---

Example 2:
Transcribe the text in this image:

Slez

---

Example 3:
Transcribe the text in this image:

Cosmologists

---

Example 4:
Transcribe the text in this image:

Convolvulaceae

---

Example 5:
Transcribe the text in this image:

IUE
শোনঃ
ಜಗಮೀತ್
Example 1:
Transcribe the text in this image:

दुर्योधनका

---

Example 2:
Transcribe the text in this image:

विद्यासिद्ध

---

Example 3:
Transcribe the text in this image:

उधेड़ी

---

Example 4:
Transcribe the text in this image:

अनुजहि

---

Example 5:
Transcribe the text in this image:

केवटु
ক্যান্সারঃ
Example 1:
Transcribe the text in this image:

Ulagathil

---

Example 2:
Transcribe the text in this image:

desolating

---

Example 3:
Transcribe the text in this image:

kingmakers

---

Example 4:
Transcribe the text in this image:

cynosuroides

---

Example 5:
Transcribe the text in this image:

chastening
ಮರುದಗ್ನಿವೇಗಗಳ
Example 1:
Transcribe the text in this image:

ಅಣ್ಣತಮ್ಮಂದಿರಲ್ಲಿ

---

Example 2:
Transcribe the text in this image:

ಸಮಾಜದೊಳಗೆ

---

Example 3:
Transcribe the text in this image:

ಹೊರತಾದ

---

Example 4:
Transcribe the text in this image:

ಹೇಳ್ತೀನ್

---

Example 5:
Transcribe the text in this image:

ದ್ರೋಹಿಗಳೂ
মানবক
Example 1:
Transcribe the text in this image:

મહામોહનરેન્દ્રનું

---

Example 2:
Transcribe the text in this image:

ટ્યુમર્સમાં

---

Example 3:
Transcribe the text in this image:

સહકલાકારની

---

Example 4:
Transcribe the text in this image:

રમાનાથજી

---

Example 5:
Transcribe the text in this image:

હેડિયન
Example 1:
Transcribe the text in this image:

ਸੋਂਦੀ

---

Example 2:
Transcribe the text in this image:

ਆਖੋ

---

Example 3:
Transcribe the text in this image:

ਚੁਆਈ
#####
The records above should be returned exactly.

Problem solution >>
---

Example 2:
Transcribe the text in this image:

Slez

---

Example 3:
Transcribe the text in this image:

Cosmologists

---

Example 4:
Transcribe the text in this image:

Convolvulaceae

---

Example 5:
Transcribe the text in this image:

IUE
শোনঃ
ಜಗಮೀತ್
Example 1:
Transcribe the text in this image:

दुर्योधनका

---

Example 2:
Transcribe the text in this image:

विद्यासिद्ध

---

Example 3:
Transcribe the text in this image:

उधेड़ी

---

Example 4:
Transcribe the text in this image:

अनुजहि

---

Example 5:
Transcribe the text in this image:

केवटु
ক্যান্সারঃ
Example 1:
Transcribe the text in this image:

Ulagathil

---

Example 2:
Transcribe the text in this image:

desolating

---

Example 3:
Transcribe the text in this image:

kingmakers

---

Example 4:
Transcribe the text in this image:

cynosuroides

---

Example 5:
Transcribe the text in this image:

chastening
ಮರುದಗ್ನಿವೇಗಗಳ
Example 1:
Transcribe the text in this image:

ಅಣ್ಣತಮ್ಮಂದಿರಲ್ಲಿ

---

Example 2:
Transcribe the text in this image:

ಸಮಾಜದೊಳಗೆ

---

Example 3:
Transcribe the text in this image:

ಹೊರತಾದ

---

Example 4:
Transcribe the text in this image:

ಹೇಳ್ತೀನ್

---

Example 5:
Transcribe the text in this image:

ದ್ರೋಹಿಗಳೂ
মানবক
Example 1:
Transcribe the text in this image:

મહામોહનરેન્દ્રનું

---

Example 2:
Transcribe the text in this image:

ટ્યુમર્સમાં

---

Example 3:
Transcribe the text in this image:

સહકલાકારની

---

Example 4:
Transcribe the text in this image:

રમાનાથજી

---

Example 5:
Transcribe the text in this image:

હેડિયન
Example 1:
Transcribe the text in this image:

ਸੋਂਦੀ

---

Example 2:
Transcribe the text in this image:

ਆਖੋ

---

Example 3:
Transcribe the text in this image:

ਚੁਆਈ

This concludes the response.